Enhanced Fuel Cell Performance with Robust Pyridinium-Derivative-Functionalized SBS Triblock Copolymer Anion-Exchange Membranes

A series of polystyrene-block-polybutadiene-block-polystyrene (SBS) membranes functionalized with pyridinium derivatives (SBS-QA⁺py) were synthesized through free-radical chlorination of the polybutadiene segments using azobis(isobutyronitrile) (AIBN) as the free-radical initiator, promoting uniform chain growth. The resulting SBS-QA⁺py anion-exchange membranes (AEMs) were quaternized via a conventional solution-casting method. The membranes exhibited controlled ion-exchange capacities (IECs), water uptake (WU), and optimized interionic separation, achieving a balance between hydration, dimensional stability, and mechanical integrity.
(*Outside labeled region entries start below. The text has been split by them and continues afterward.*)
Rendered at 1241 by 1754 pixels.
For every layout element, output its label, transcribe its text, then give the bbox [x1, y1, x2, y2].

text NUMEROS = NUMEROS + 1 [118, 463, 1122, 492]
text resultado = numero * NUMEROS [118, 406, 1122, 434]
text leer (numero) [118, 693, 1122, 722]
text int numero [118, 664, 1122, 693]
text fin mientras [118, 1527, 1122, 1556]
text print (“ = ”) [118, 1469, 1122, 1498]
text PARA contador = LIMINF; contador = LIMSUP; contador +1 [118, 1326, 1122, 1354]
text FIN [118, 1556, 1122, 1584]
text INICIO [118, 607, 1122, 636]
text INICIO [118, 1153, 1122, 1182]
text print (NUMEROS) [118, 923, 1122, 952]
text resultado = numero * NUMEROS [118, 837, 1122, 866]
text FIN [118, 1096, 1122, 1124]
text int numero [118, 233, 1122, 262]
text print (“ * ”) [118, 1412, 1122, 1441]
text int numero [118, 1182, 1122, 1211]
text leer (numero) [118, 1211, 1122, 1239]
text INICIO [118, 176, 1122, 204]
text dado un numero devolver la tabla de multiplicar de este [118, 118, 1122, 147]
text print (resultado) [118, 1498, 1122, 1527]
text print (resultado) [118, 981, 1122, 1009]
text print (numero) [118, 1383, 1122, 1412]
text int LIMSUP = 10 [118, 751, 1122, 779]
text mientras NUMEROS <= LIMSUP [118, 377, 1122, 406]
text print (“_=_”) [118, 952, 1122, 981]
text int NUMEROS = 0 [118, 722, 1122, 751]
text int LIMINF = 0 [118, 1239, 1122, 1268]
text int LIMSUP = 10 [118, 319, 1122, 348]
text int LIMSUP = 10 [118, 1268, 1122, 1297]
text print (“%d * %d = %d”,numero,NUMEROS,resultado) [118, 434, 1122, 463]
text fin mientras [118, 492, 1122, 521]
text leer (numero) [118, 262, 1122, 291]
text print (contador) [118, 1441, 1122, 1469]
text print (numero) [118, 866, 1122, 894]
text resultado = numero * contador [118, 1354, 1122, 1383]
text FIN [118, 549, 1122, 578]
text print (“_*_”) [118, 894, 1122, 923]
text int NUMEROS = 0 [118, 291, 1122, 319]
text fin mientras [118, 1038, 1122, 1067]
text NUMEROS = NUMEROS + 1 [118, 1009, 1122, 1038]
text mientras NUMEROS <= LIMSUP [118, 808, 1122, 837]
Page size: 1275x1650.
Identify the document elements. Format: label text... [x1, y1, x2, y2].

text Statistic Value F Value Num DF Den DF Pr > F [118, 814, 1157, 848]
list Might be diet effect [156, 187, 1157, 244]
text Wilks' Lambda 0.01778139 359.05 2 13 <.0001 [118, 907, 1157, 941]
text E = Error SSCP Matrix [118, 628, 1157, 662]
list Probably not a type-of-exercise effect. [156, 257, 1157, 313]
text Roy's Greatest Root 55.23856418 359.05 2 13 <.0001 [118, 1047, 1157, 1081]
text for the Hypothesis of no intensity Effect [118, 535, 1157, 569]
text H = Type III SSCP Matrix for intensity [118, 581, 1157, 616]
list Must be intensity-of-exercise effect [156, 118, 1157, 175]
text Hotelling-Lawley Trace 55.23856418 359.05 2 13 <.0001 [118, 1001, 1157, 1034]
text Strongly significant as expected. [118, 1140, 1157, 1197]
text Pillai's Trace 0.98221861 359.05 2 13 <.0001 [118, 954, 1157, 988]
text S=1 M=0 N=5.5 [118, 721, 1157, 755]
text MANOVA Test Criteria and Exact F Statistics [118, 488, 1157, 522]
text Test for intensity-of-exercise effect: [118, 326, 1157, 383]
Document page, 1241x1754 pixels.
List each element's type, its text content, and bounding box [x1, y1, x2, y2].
Noncovalent stacking interactions between the polystyrene and pyridinic segments significantly contributed to these properties. Notably, the SBS-Qdpy₂ AEM achieved a peak ionic conductivity of 101.23 mS cm^-1 at 80 °C (IEC: 1.72 mequiv g^-1) and a peak power density of 398.14 mW cm^-2 in a H₂/O₂ flow single cell at 80 °C, surpassing the performance of previously reported SBS-based AEMs. The membranes also demonstrated excellent chemical durability in 1 M NaOH solutions over 30 days, highlighting superior alkaline stability. These results underscore the critical role of optimized ion exchange and membrane morphology enhancing the fuel cell performance, positioning SBS-QA⁺py AEMs as promising candidates for next-generation fuel cells. Optimizing grafting, quaternization, and cross-linking will create stable AEMs with selective, well-defined nanoionic channels for efficient anion diffusion.